Getting Started
Check the support matrix to make sure that you have the supported hardware and software stack.
NGC Authentication
Generate an API key
An NGC API key is required to access NGC resources and a key can be generated here: https://org.ngc.nvidia.com/setup/personal-keys.
When creating an NGC API Personal key, ensure that at least “NGC Catalog” is selected from the “Services Included” dropdown. More Services can be included if this key is to be reused for other purposes.
Personal keys allow you to configure an expiration date, revoke or delete the key using an action button, and rotate the key as needed. For more information about key types, please refer the NGC User Guide.
Export the API key
Pass the value of the API key to the docker run
command in the next section as the NGC_API_KEY
environment variable to download the appropriate models and resources when starting the NIM.

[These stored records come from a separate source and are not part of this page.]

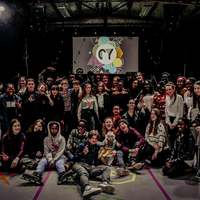
Locate an element on the screen. The width and height of the screenshot is (200, 200). floor is located at coordinates (140, 197).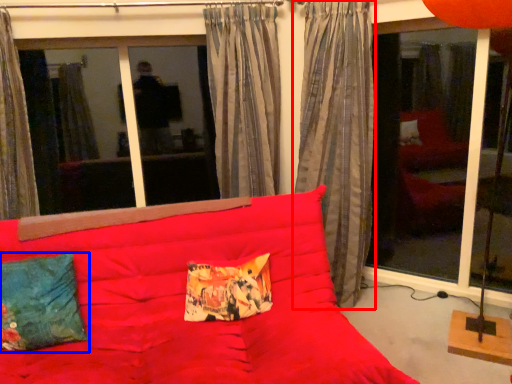
Question: Among these objects, which one is nearest to the camera, curtain (highlighted by a red box) or pillow (highlighted by a blue box)?

Choices:
 (A) curtain
 (B) pillow

Answer: (B)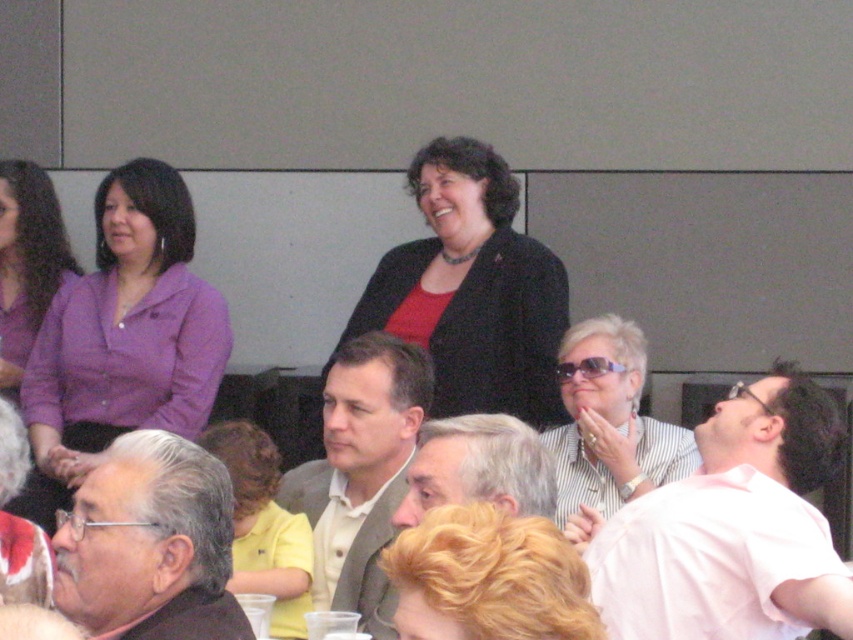
Between light brown textured blazer at center and gray hair at center, which one appears on the right side from the viewer's perspective?

gray hair at center is more to the right.

Does light brown textured blazer at center appear over gray hair at center?

Actually, light brown textured blazer at center is below gray hair at center.

Who is more forward, (376, 566) or (512, 465)?

Point (512, 465) is more forward.

The width and height of the screenshot is (853, 640). I want to click on light brown textured blazer at center, so click(x=360, y=472).

Is gray hair at lower left positioned behind yellow matte shirt at center?

No, gray hair at lower left is in front of yellow matte shirt at center.

Does point (161, 531) come behind point (306, 545)?

That is False.

Between point (141, 628) and point (270, 588), which one is positioned in front?

Point (141, 628) is in front.

At what (x,y) coordinates should I click in order to perform the action: click on gray hair at lower left. Please return your answer as a coordinate pair (x, y). The width and height of the screenshot is (853, 640). Looking at the image, I should click on (149, 545).

Can you confirm if striped fabric shirt at center is positioned above matte purple sweater at upper left?

No.

Who is positioned more to the left, striped fabric shirt at center or matte purple sweater at upper left?

matte purple sweater at upper left is more to the left.

Does point (614, 396) come farther from viewer compared to point (22, 340)?

No, it is not.

This screenshot has width=853, height=640. What are the coordinates of `striped fabric shirt at center` in the screenshot? It's located at (610, 422).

If you’re not familiar with how to create the NGC_API_KEY
environment variable, the simplest way is to export it in your terminal:
export NGC_API_KEY=<value>
Run one of the following commands to make the key available at startup:
# If using bash
echo "export NGC_API_KEY=<value>" >> ~/.bashrc
# If using zsh
echo "export NGC_API_KEY=<value>" >> ~/.zshrc
Other, more secure options include saving the value in a file, so that you can retrieve with cat $NGC_API_KEY_FILE
, or using a password manager.
Docker Login to NGC
To pull the NIM container image from NGC, first authenticate with the NVIDIA Container Registry with the following command:
echo "$NGC_API_KEY" | docker login nvcr.io --username '$oauthtoken' --password-stdin
Use $oauthtoken
as the username and NGC_API_KEY
as the password. The $oauthtoken
username is a special name that indicates that you will authenticate with an API key and not a user name and password.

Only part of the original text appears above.